When you subtract one number from another, you're finding the difference between them. Subtraction has several properties that make it unique:

• It is not commutative. This means that changing the order of the numbers will change the result. For example, \(8 - 5 eq 5 - 8\).
• Subtracting zero from a number leaves the number unchanged. So, \(n - 0 = n\).

In the exercise, we saw the subtraction \(0 - 16\). Importantly, subtracting a positive number from zero results in a negative number. This happens because it's like moving 16 steps to the left on the number line, ending up at \(-16\).

A number line is a visual representation of numbers in a straight line. It's a handy tool for understanding addition and subtraction, especially with negative numbers.

Numbers on the line are usually equally spaced, with zero in the middle. Positive numbers are placed to the right of zero, while negative numbers are to the left. Using the number line to subtract involves:

• Starting at the first number (0 in our example).
• Moving to the left for each unit of the number being subtracted (16 here).

So for \(0 - 16\), start at 0 and move 16 steps to the left.
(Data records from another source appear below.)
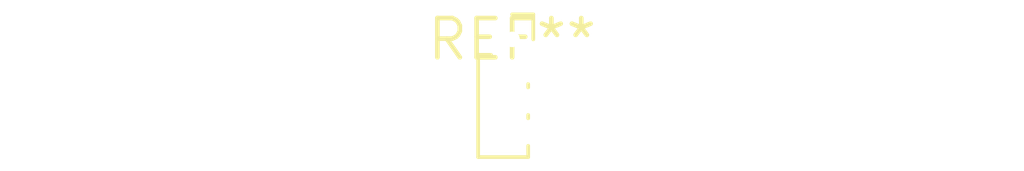
<source format=kicad_pcb>
(kicad_pcb (version 20240108) (generator pcbnew)

  (general
    (thickness 1.6)
  )

  (paper "A4")
  (layers
    (0 "F.Cu" signal)
    (31 "B.Cu" signal)
    (32 "B.Adhes" user "B.Adhesive")
    (33 "F.Adhes" user "F.Adhesive")
    (34 "B.Paste" user)
    (35 "F.Paste" user)
    (36 "B.SilkS" user "B.Silkscreen")
    (37 "F.SilkS" user "F.Silkscreen")
    (38 "B.Mask" user)
    (39 "F.Mask" user)
    (40 "Dwgs.User" user "User.Drawings")
    (41 "Cmts.User" user "User.Comments")
    (42 "Eco1.User" user "User.Eco1")
    (43 "Eco2.User" user "User.Eco2")
    (44 "Edge.Cuts" user)
    (45 "Margin" user)
    (46 "B.CrtYd" user "B.Courtyard")
    (47 "F.CrtYd" user "F.Courtyard")
    (48 "B.Fab" user)
    (49 "F.Fab" user)
    (50 "User.1" user)
    (51 "User.2" user)
    (52 "User.3" user)
    (53 "User.4" user)
    (54 "User.5" user)
    (55 "User.6" user)
    (56 "User.7" user)
    (57 "User.8" user)
    (58 "User.9" user)
  )

  (setup
    (pad_to_mask_clearance 0)
    (pcbplotparams
      (layerselection 0x00010fc_ffffffff)
      (plot_on_all_layers_selection 0x0000000_00000000)
      (disableapertmacros false)
      (usegerberextensions false)
      (usegerberattributes false)
      (usegerberadvancedattributes false)
      (creategerberjobfile false)
      (dashed_line_dash_ratio 12.000000)
      (dashed_line_gap_ratio 3.000000)
      (svgprecision 4)
      (plotframeref false)
      (viasonmask false)
      (mode 1)
      (useauxorigin false)
      (hpglpennumber 1)
      (hpglpenspeed 20)
      (hpglpendiameter 15.000000)
      (dxfpolygonmode false)
      (dxfimperialunits false)
      (dxfusepcbnewfont false)
      (psnegative false)
      (psa4output false)
      (plotreference false)
      (plotvalue false)
      (plotinvisibletext false)
      (sketchpadsonfab false)
      (subtractmaskfromsilk false)
      (outputformat 1)
      (mirror false)
      (drillshape 1)
      (scaleselection 1)
      (outputdirectory "")
    )
  )

  (net 0 "")

  (footprint "PinSocket_1x04_P1.00mm_Vertical" (layer "F.Cu") (at 0 0))

)

</source>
You'll land on \(-16\). This helps visualize why subtracting a larger number from a smaller number gives a negative result.

Integers are whole numbers that can be positive, negative, or zero. They do not include fractions or decimals but are fundamental in math and various real-life scenarios.

Understanding integers is crucial for performing arithmetic operations like subtraction.

• Positive integers are numbers greater than zero (e.g., 1, 2, 3...).
• Negative integers are numbers less than zero (e.g., -1, -2, -3...).
• Zero is an integer that is neither positive nor negative.

When subtracting integers, especially when involving negative results, it's helpful to think of money. Imagine \(0\) as having no money and "subtracting" means owing someone. So, if you owe 16 (or \(0 - 16\)), you'd end up with \(-16\), showing debt. This intuitive approach aids understanding how integers work with subtraction.